* [Assignment] Please return the listing exactly as it stands, skipping any pictures.

** Opening Recorded information block **

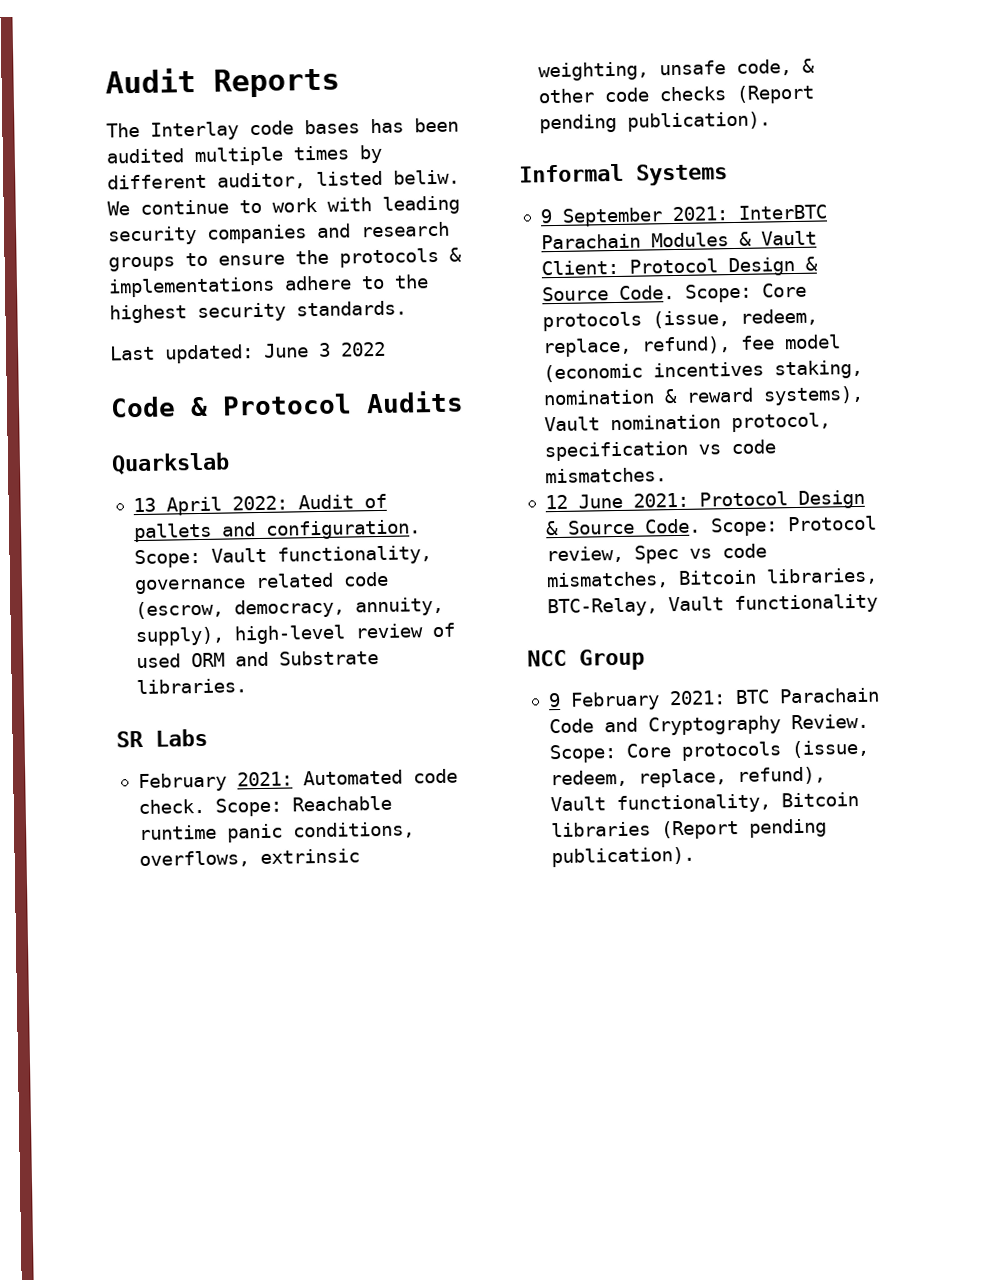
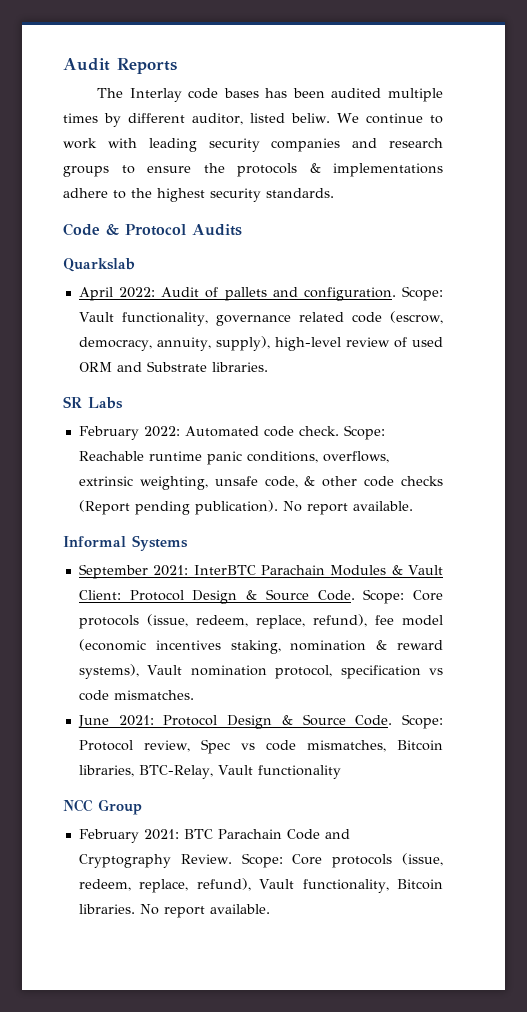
[110,341,386,364] // Last updated: June 3 2022 -> (334, 193) none
[132,497,156,513] 13 -> (135, 265) none
[236,771,293,787] 2021: -> [143,426,180,437] 2022:
(771, 121) none -> [282,501,413,515] No report available.
[539,209,553,224] 9 -> (188, 543) none
[544,494,568,510] 12 -> (194, 695) none
[547,692,561,708] 9 -> (142, 807) none
[550,818,827,840] [550,846,695,868] libraries (Report pending publication). -> [78,904,270,918] libraries. No report available.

** Closing Recorded information block **

* [Task result]
[110,341,386,364] // Last updated: June 3 2022 -> (334, 193) none
[132,497,156,513] 13 -> (135, 265) none
[236,771,293,787] 2021: -> [143,426,180,437] 2022:
(771, 121) none -> [282,501,413,515] No report available.
[539,209,553,224] 9 -> (188, 543) none
[544,494,568,510] 12 -> (194, 695) none
[547,692,561,708] 9 -> (142, 807) none
[550,818,827,840] [550,846,695,868] libraries (Report pending publication). -> [78,904,270,918] libraries. No report available.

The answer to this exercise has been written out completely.